Copy every line of the listing below word for word, leaving out the pictures.

***** Provided records

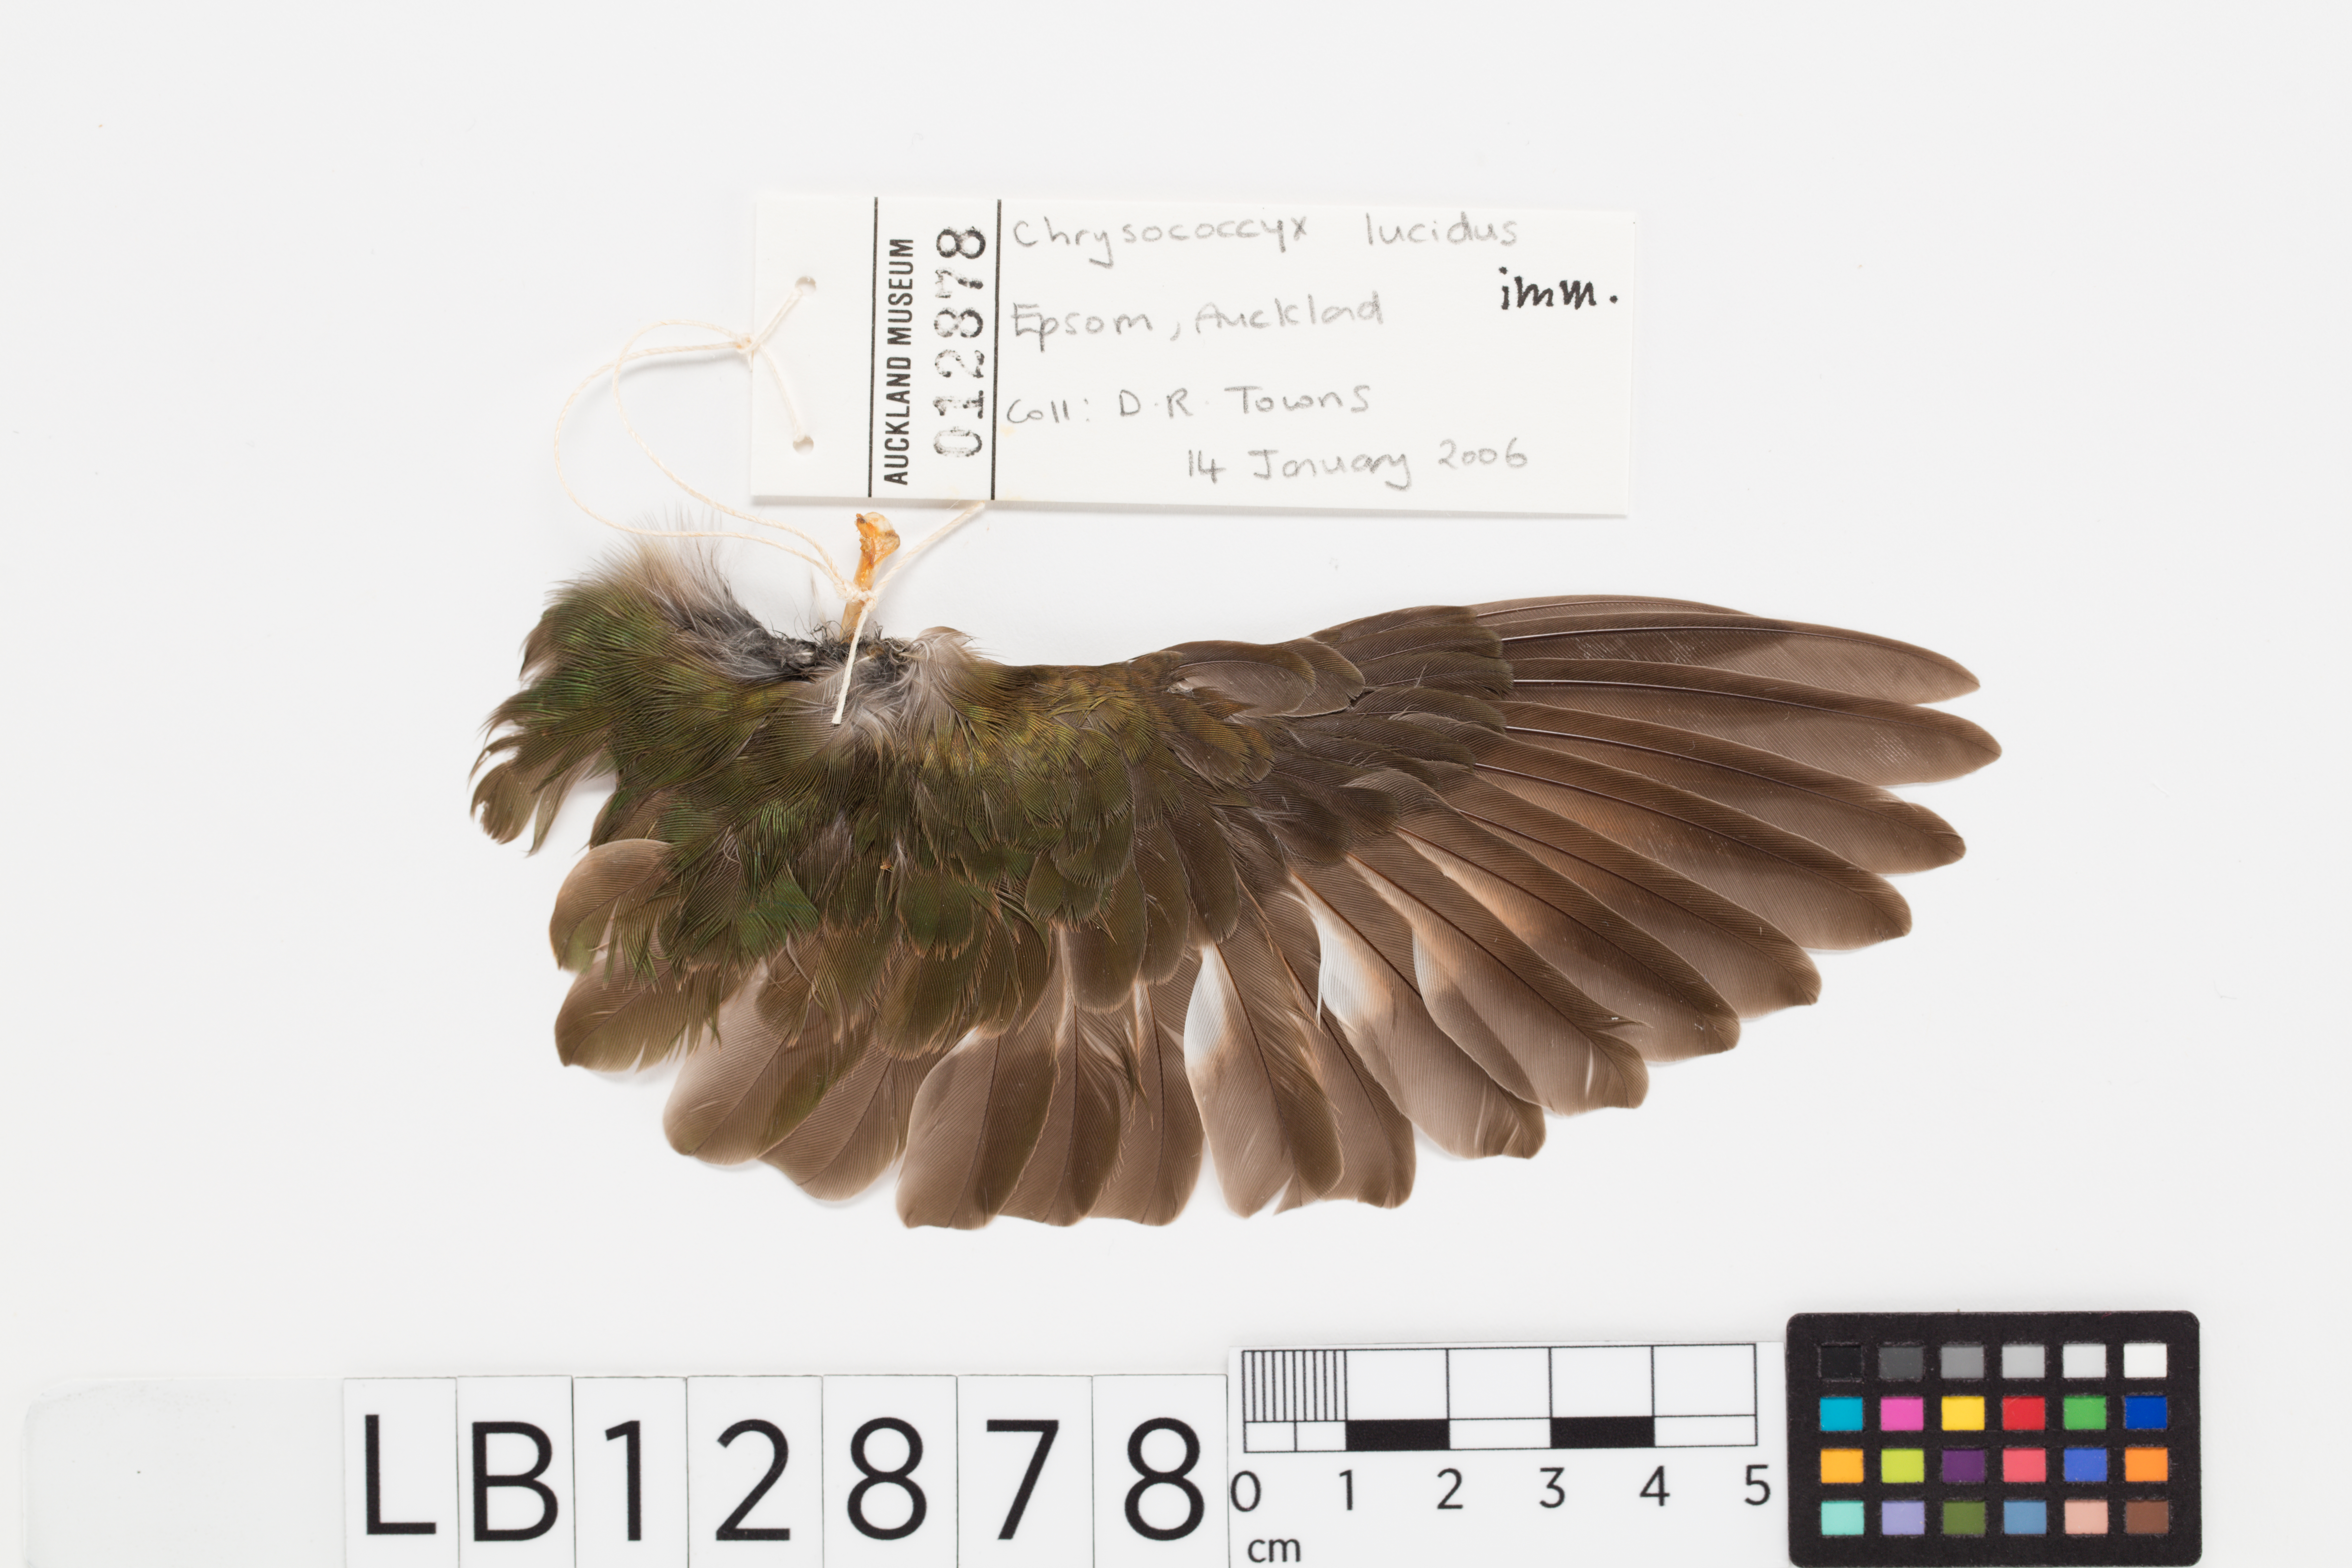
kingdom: Animalia
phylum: Chordata
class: Aves
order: Cuculiformes
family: Cuculidae
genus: Chrysococcyx
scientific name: Chrysococcyx lucidus
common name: Shining bronze cuckoo
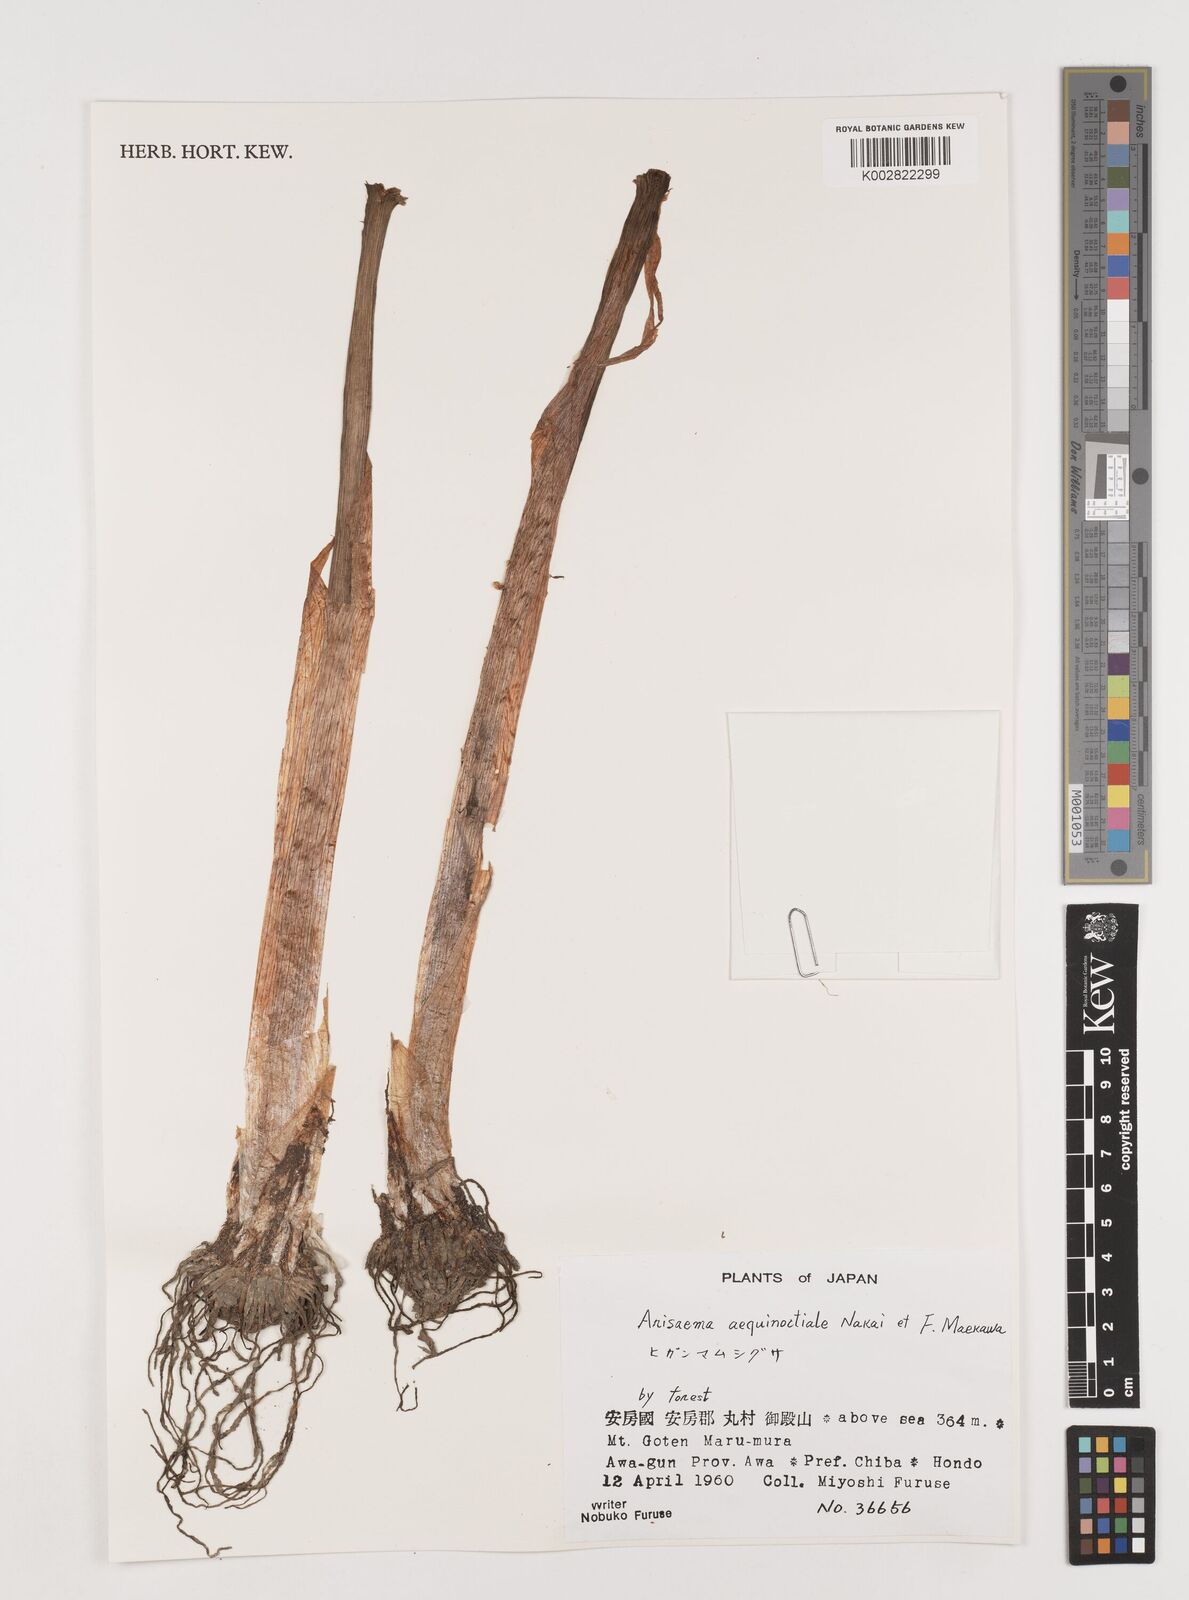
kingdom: Plantae
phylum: Tracheophyta
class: Liliopsida
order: Alismatales
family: Araceae
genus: Arisaema
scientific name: Arisaema aequinoctiale
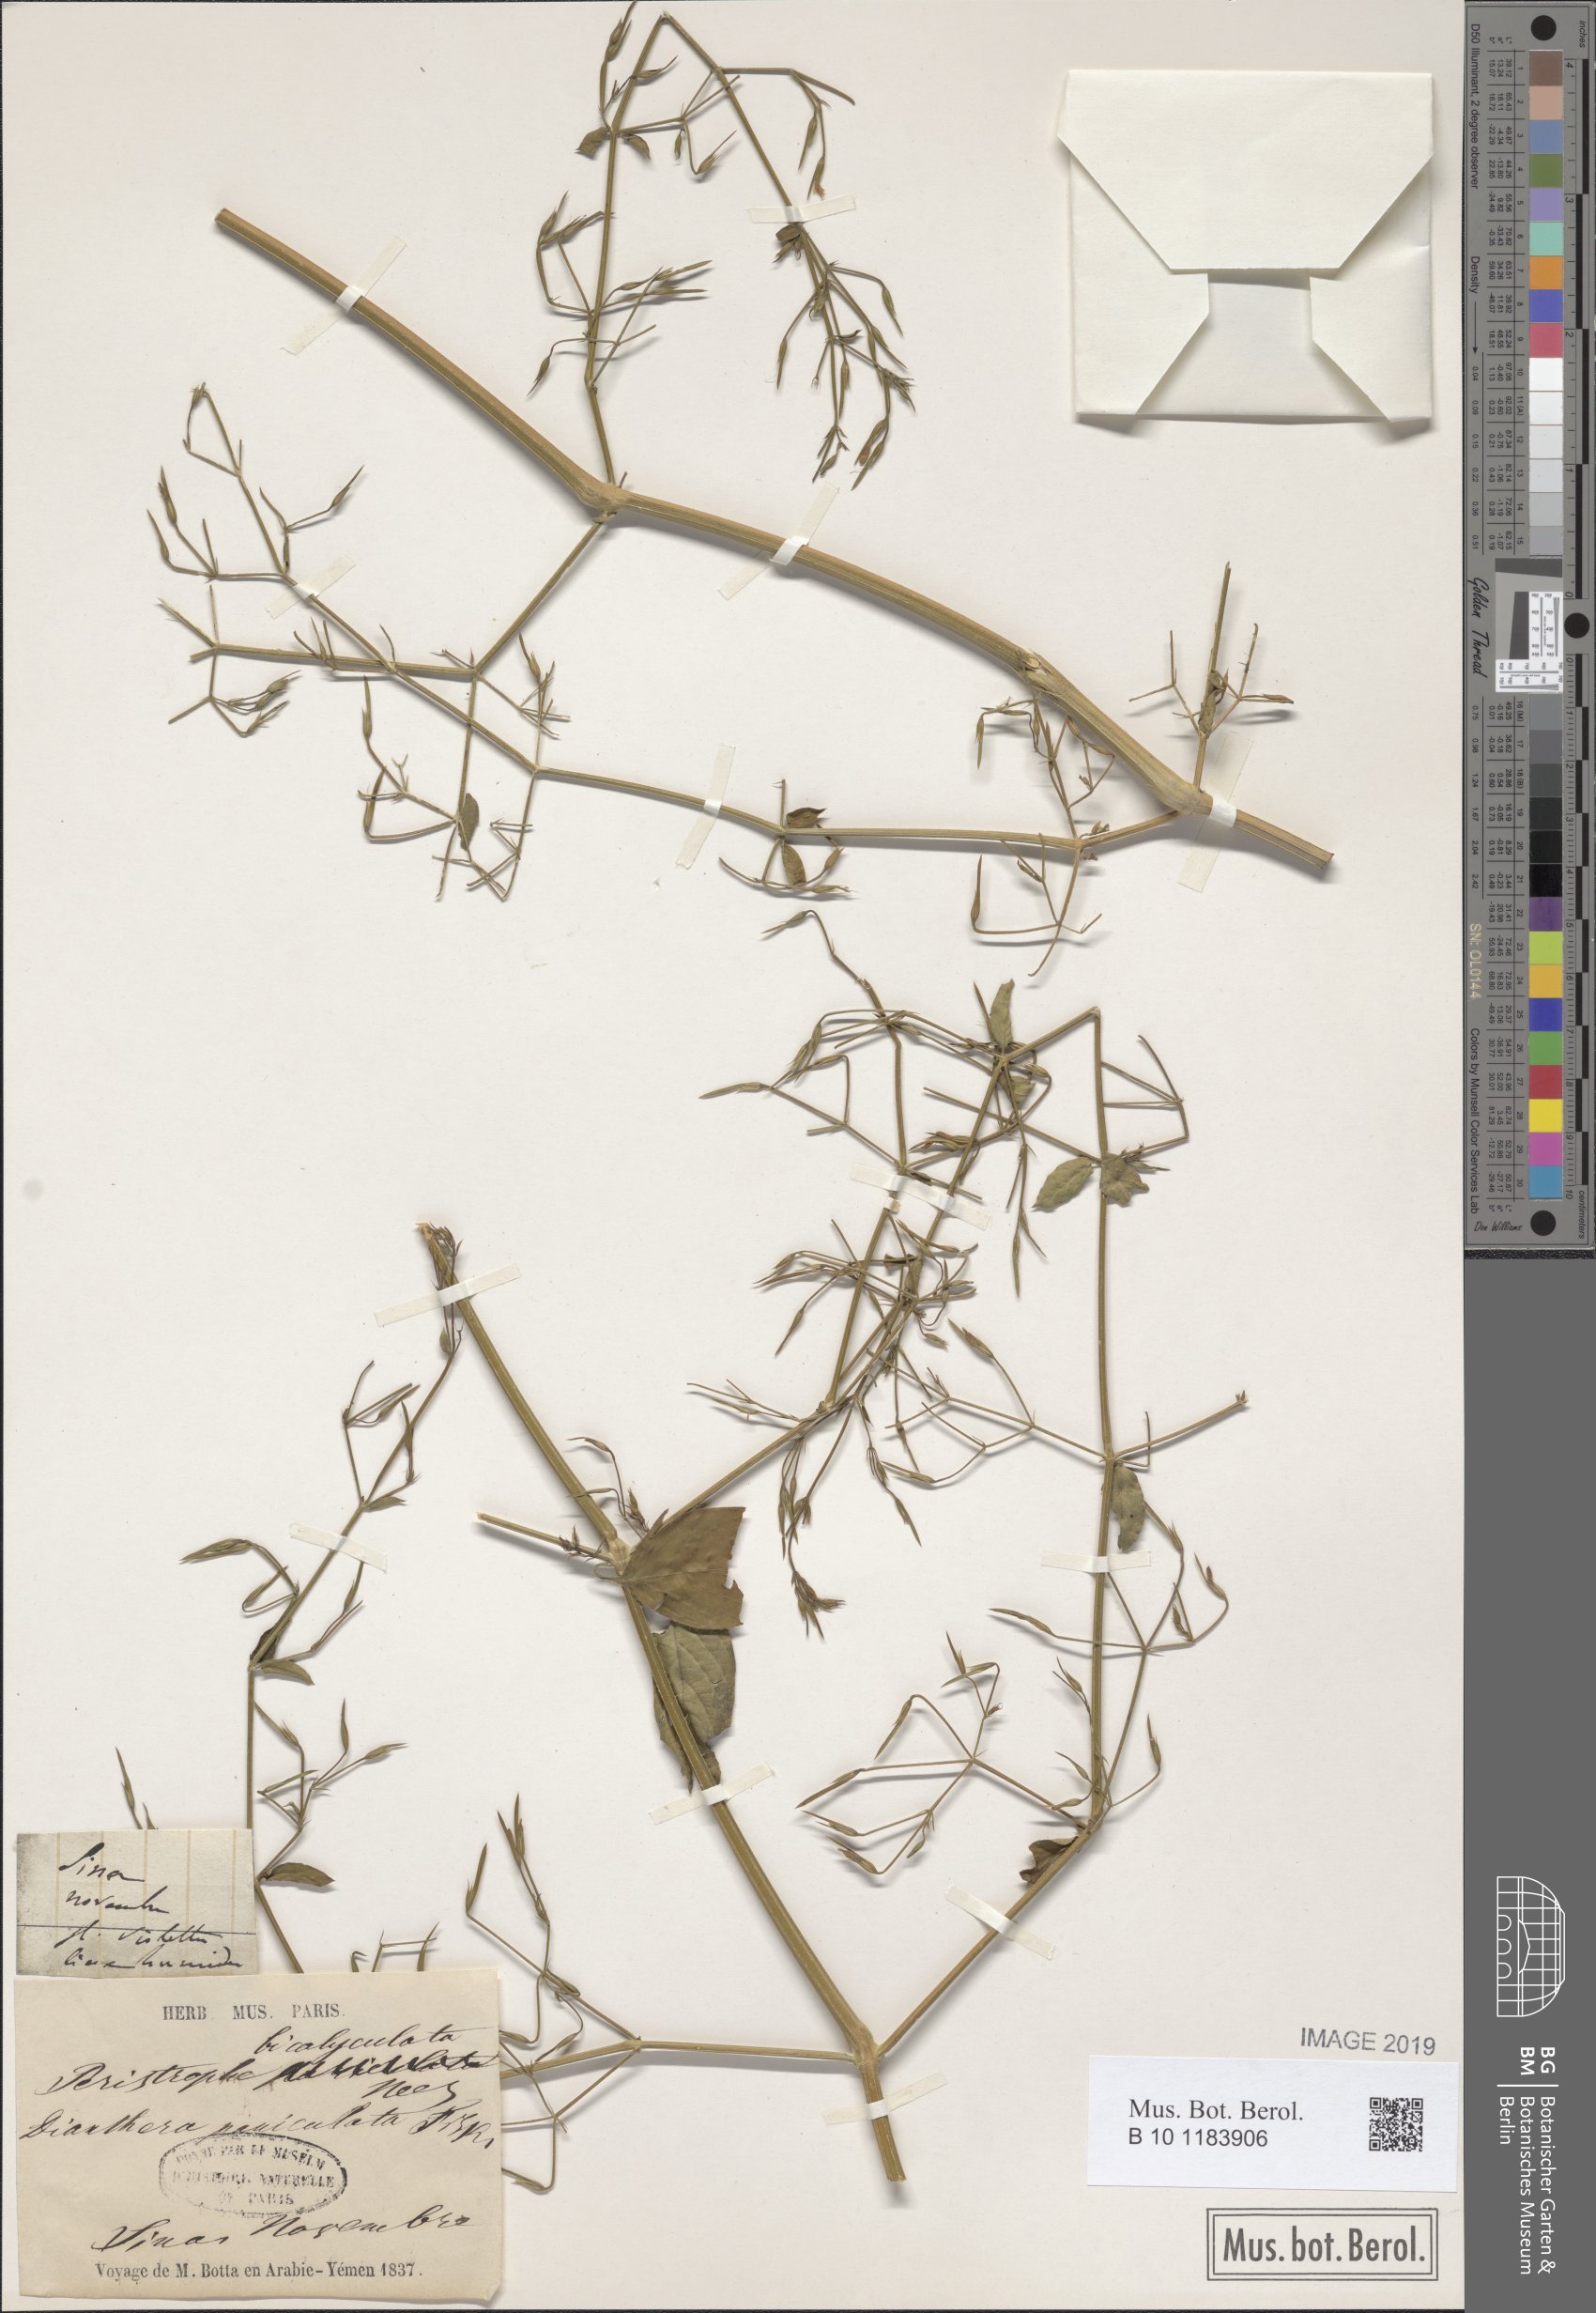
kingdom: Plantae
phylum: Tracheophyta
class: Magnoliopsida
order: Asterales
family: Asteraceae
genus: Senecio
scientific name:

**********

> **Written solution**:
kingdom: Animalia
phylum: Chordata
class: Aves
order: Cuculiformes
family: Cuculidae
genus: Chrysococcyx
scientific name: Chrysococcyx lucidus
common name: Shining bronze cuckoo
kingdom: Plantae
phylum: Tracheophyta
class: Liliopsida
order: Alismatales
family: Araceae
genus: Arisaema
scientific name: Arisaema aequinoctiale
kingdom: Plantae
phylum: Tracheophyta
class: Magnoliopsida
order: Asterales
family: Asteraceae
genus: Senecio
scientific name:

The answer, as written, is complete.